Statue of Brynner in presence of his birthplace in Vladivostok Brynner died of lung cancer on October 10, 1985, at New York Hospital at the age of 65. [ 54 ] [ 55 ] Brynner was buried in the grounds of the Saint-Michel-de-Bois-Aubry Orthodox monastery, near Luzé, between Tours and Poitiers in France. [ 56 ]

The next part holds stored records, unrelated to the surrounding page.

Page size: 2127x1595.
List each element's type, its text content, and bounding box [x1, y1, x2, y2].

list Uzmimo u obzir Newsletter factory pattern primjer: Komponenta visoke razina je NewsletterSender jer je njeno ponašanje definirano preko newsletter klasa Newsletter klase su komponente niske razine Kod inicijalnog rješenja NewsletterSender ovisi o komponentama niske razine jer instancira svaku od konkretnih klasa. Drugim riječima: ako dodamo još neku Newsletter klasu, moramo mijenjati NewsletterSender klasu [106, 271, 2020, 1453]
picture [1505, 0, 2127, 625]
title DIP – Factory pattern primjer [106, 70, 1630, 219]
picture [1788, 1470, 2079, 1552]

Anti-smoking campaign [edit ]

anterior to his death, with the aid of the american Cancer Society, Brynner created a public serve announcement using a clip from the Good Morning America interview. A few days after his death, it premiered on all major US television receiver networks and in other countries. Brynner used the announcement to express his desire to make an anti-smoking commercial after discovering he had cancer, and that his death was at hand. He then looked directly into the camera for 30 seconds and said, “ now that I ‘m gone, I tell you : Do n’t smoke. Whatever you do, good do n’t smoke. If I could take back that smoking, we would n’t be talking about any cancer. I ‘m convinced of that. ” His year of parturition, in one interpretation of the commercial, was incorrectly given as 1915. [ 57 ]

memorial [edit ]

On September 28, 2012, a 2.4-m-tall statue was inaugurated at Yul Brynner Park, in battlefront of the home where he was born at Aleutskaya St. No. 15 in Vladivostok, Russia. Created by local anesthetic sculptor Alexei Bokiy, the memorial was carved in granite from China. The grounds for the park were donated by the city of Vladivostok, which besides paid extra costs. Vladivostok Mayor Igor Pushkariov, US Consul General Sylvia Curran, and Yul ‘s son, Rock Brynner, participated in the ceremony, along with hundreds of local residents. [ 58 ]

Awards [edit ]

Filmography [edit ]

short subjects :

  • On Location with Westworld (1973)
  • Lost to the Revolution (1980) (narrator)

Box agency rank [edit ]

At the stature of his career, Brynner was voted by exhibitors as among the most popular stars at the corner office :

  • 1956 – 21st (US)
  • 1957 – 10th (US), 10th (UK)
  • 1958 – 8th (US)
  • 1959 – 24th (US)
  • 1960 – 23rd (US)

choice stage cultivate [edit ]

References [edit ]

far reading [edit ]

  • Capua, Michelangelo (2006). Yul Brynner: A Biography. McFarland. ISBN 0-7864-2461-3.